Çok geçmeden büyükelçilik binasının içi Nazilerden kaçan Yahudilerle doldu. Alman temsilci Krug Von Nidda’nın, “Sizin Yahudilere yardım ettiğiniz bilgisi geliyor kulağımıza, doğru mudur?” sorusu üzerine Behiç Bey, “Elçiliğimizin binasından Türk vatandaşı olmayan kimse giremez” yanıtını verdi. Böylelikle Türk vatandaşı olan Yahudilerin canları güvence altına alınıyordu.

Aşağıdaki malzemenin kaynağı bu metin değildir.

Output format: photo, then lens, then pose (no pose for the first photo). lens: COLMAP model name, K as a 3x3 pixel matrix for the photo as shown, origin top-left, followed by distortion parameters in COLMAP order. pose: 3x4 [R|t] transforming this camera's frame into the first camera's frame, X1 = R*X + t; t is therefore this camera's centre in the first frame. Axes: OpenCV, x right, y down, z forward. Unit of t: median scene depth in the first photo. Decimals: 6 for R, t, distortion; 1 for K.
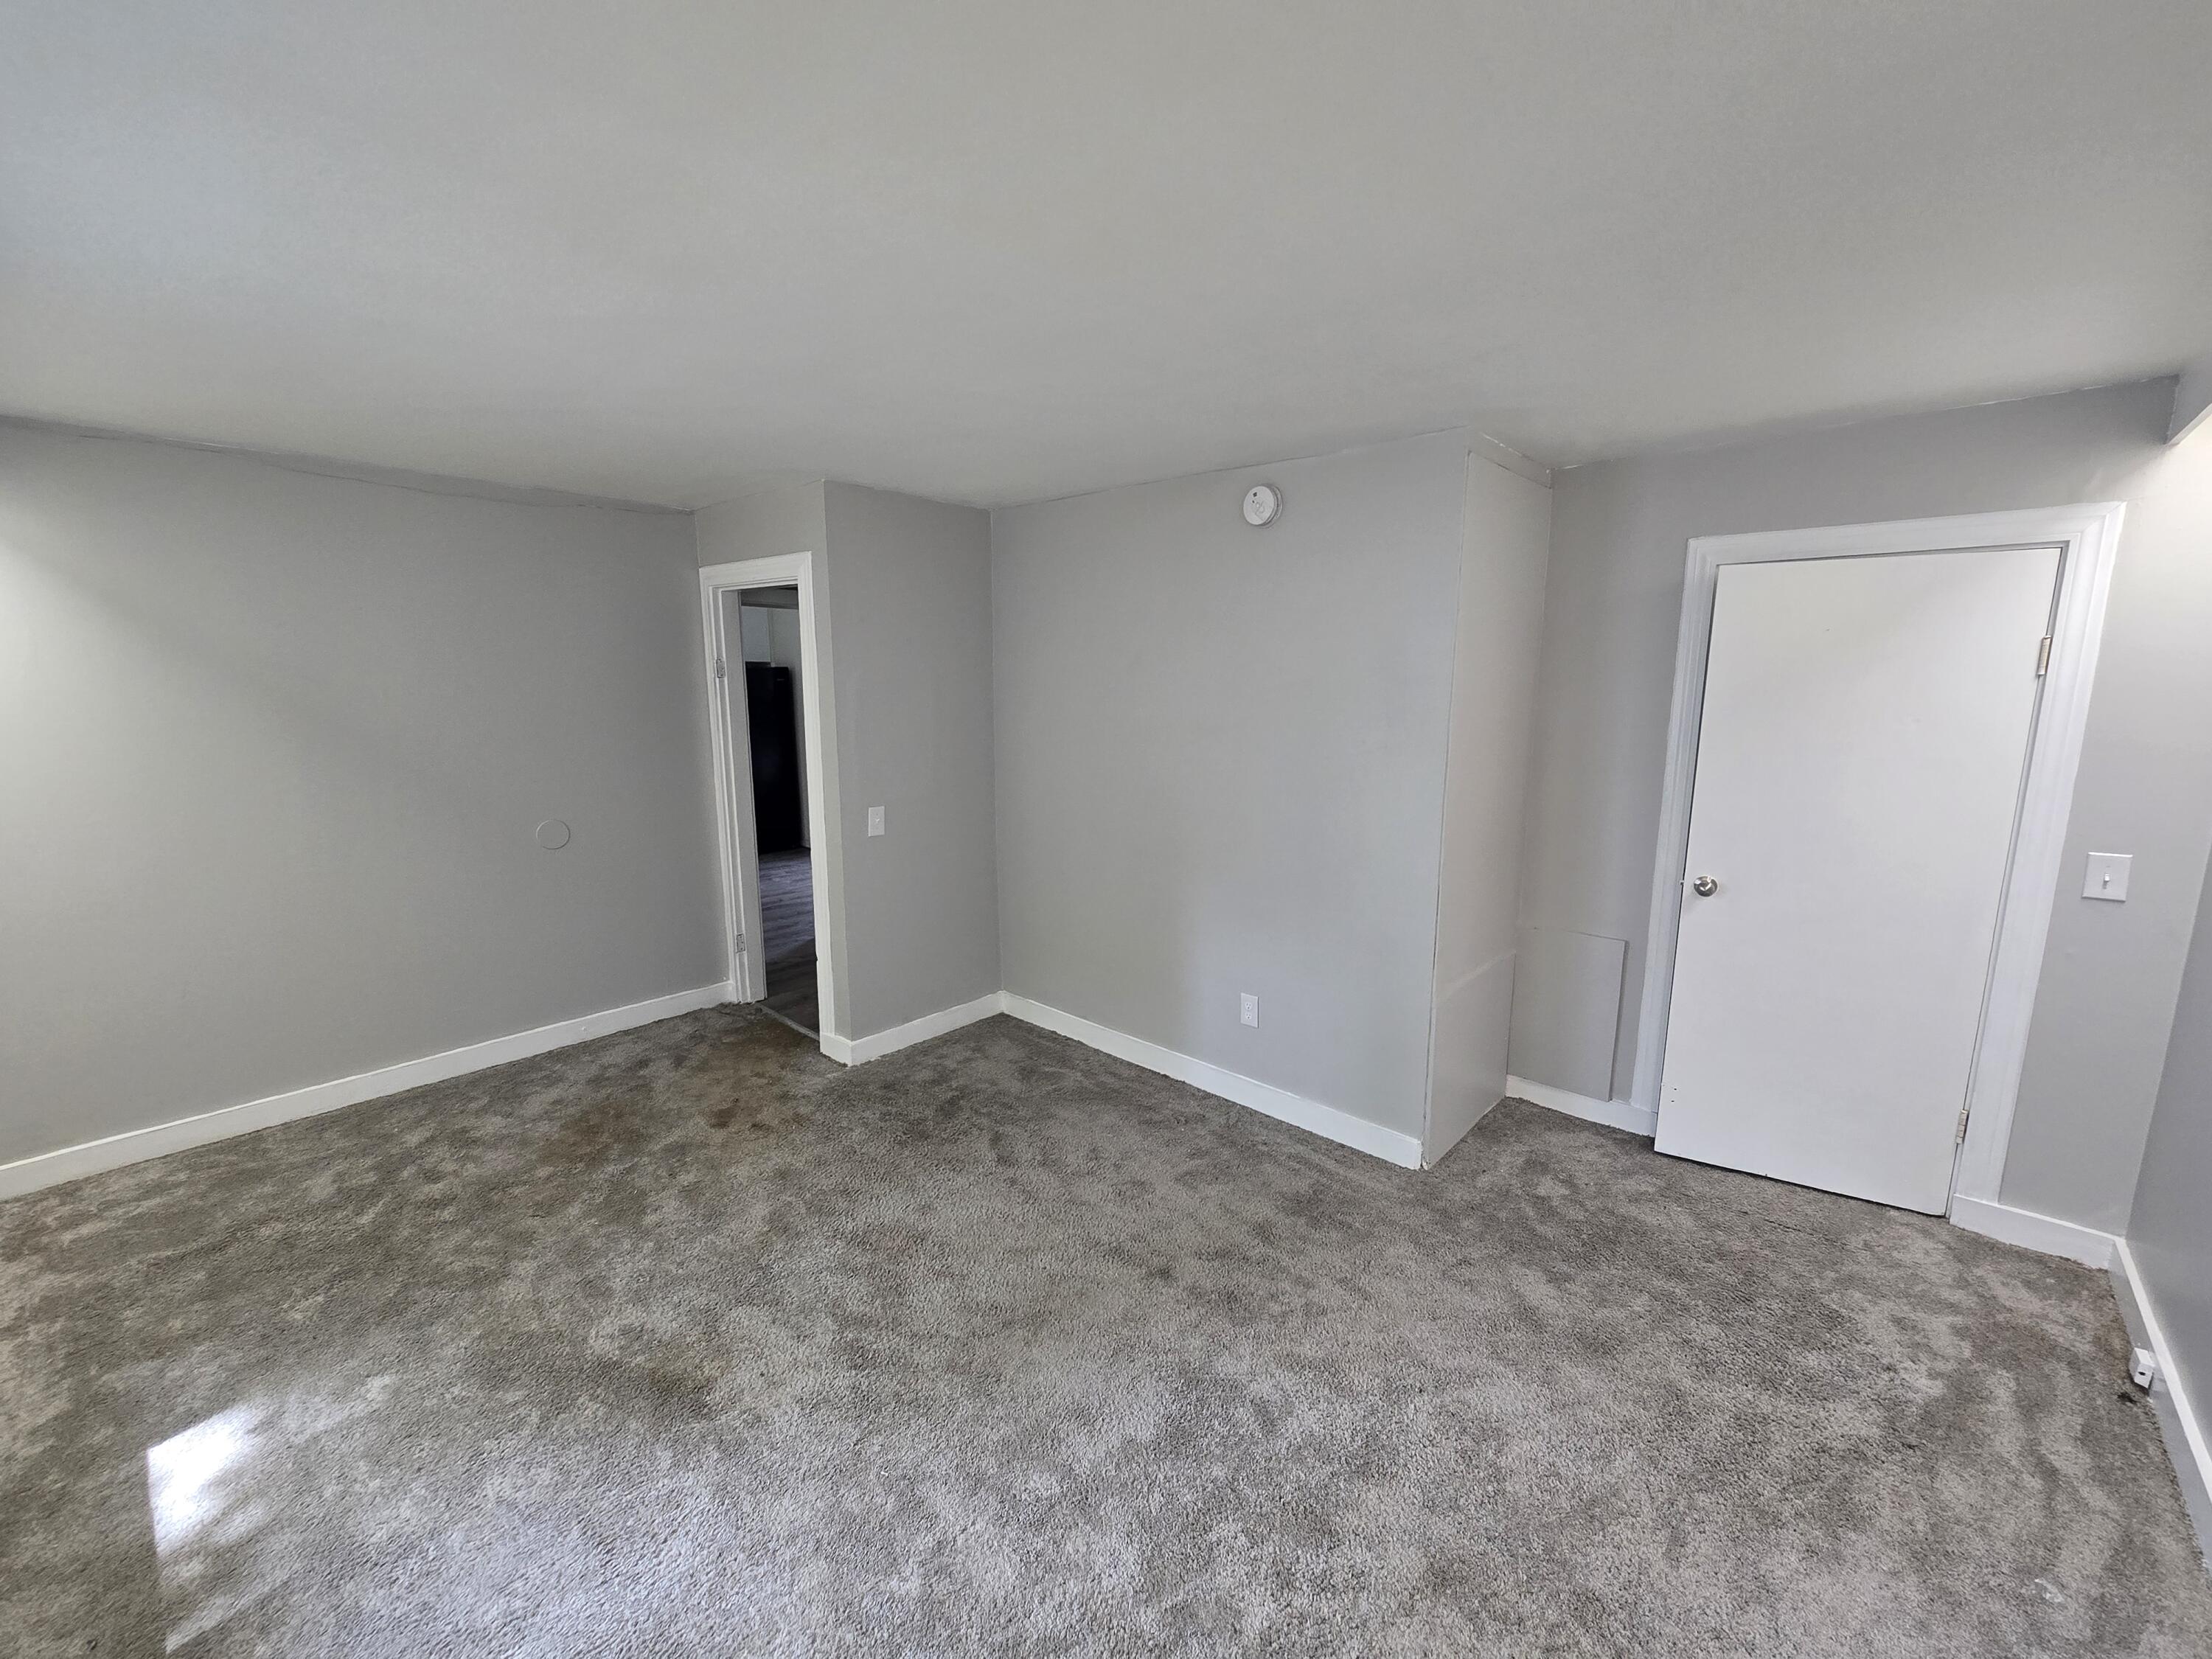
lens RADIAL K [[900.3, 0, 1116.0], [0, 900.3, 837.6], [0, 0, 1]] dist [-0.003380, -0.000059]
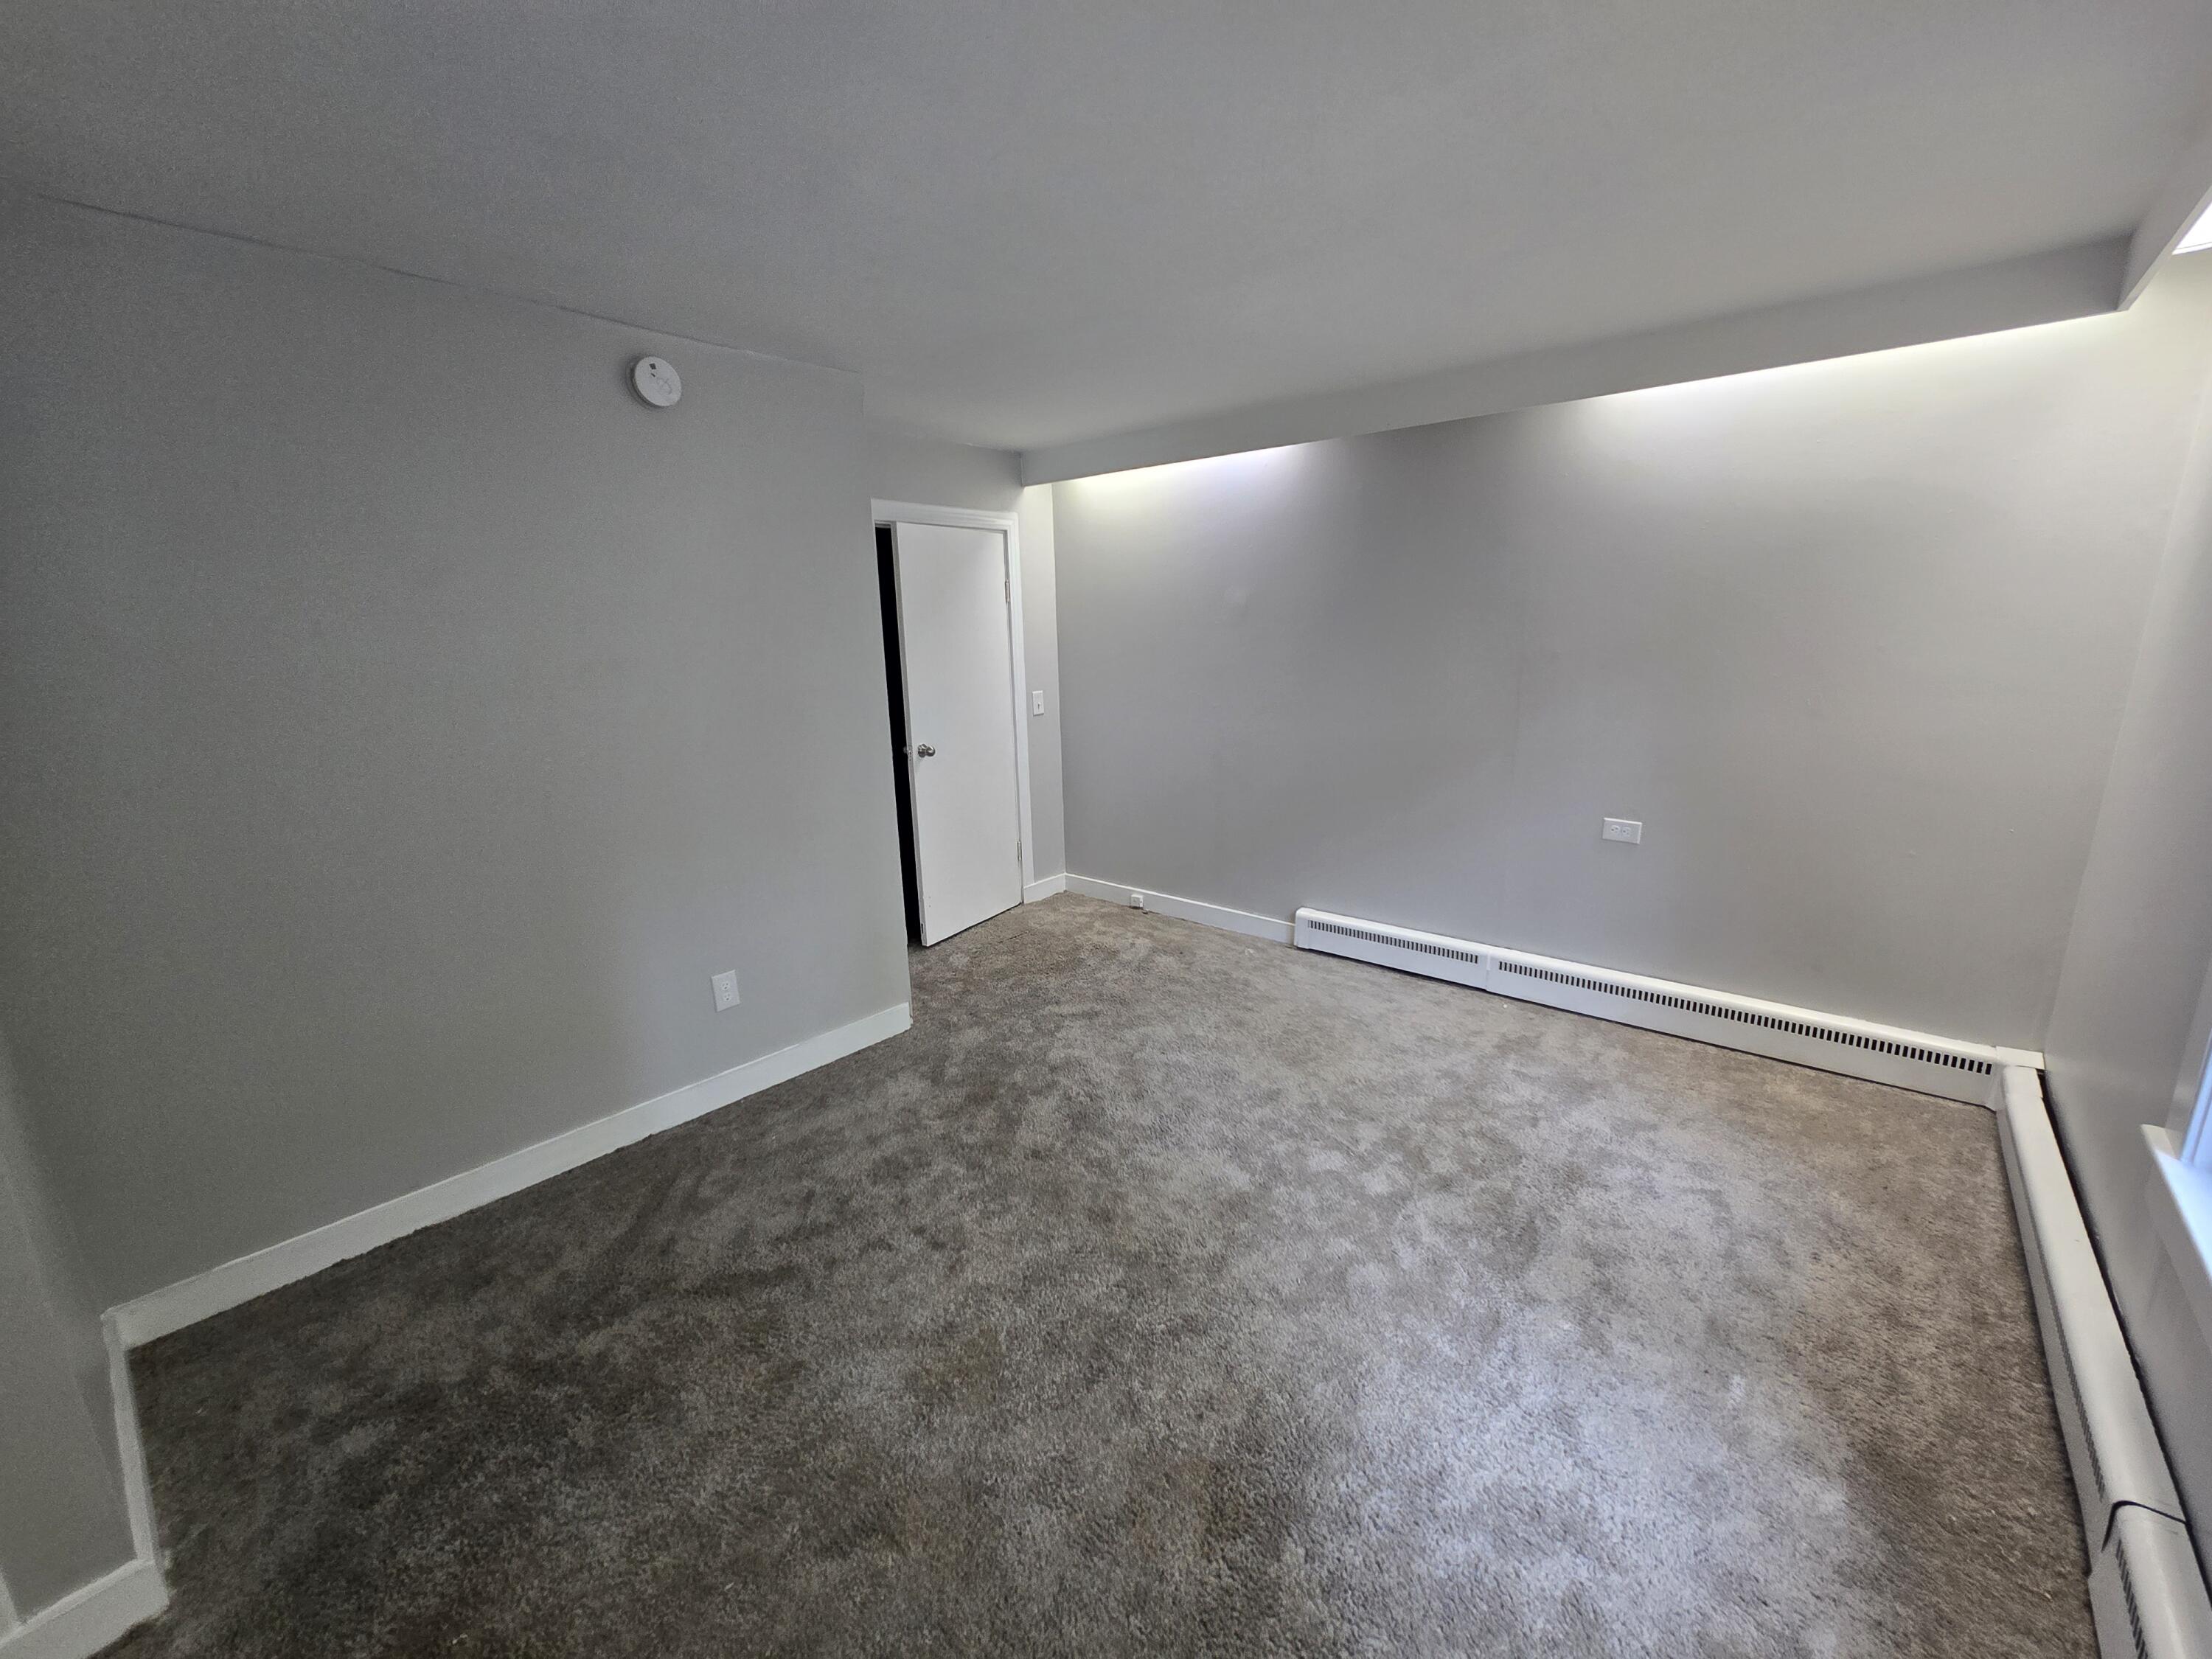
lens RADIAL K [[900.3, 0, 1116.0], [0, 900.3, 837.6], [0, 0, 1]] dist [-0.003380, -0.000059]
pose [[-0.022119, -0.235893, 0.971527, -0.863804], [0.194334, 0.952215, 0.235628, -0.102563], [-0.980686, 0.194013, 0.024780, 0.764730]]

Kaynak: Emir Kıvırcık, Büyükelçi, Goa Yayınları
Behiç Erkin kendisinden Yahudileri isteyen Almanlara, “Bu kanunları Türk Yahudilerine tatbik edemezsiniz. Çünkü benim ülkemde din, dil ırk ayrımı yoktur. Benim vatandaşlarımın belirli bir kısmına belirli zorunluluklar dayatmak bizim kanunlarımıza aykırıdır” dedi.
SOYADINI ATATÜRK VERDİ
Behiç Bey, Kurtuluş Savaşı’ndaki önemli rolü ve başarılarından dolayı hem TBMM Takdirnamesi hem de İstiklâl Madalyası ile onurlandırılır. Soyadı Kanunu ile “Erkin” soyadı Behiç Bey’e Atatürk tarafından bizzat ve yazılı olarak verilmiş ve Behiç Bey bu şerefe sahip sayılı kişilerden biridir. Atatürk’ün yakın arkadaşına bu soyadını neden uygun gördüğü Erkin kelimesinin anlamında gizlidir: “Her şart altında kendi doğru kararını verebilen, müstakil fikirli.”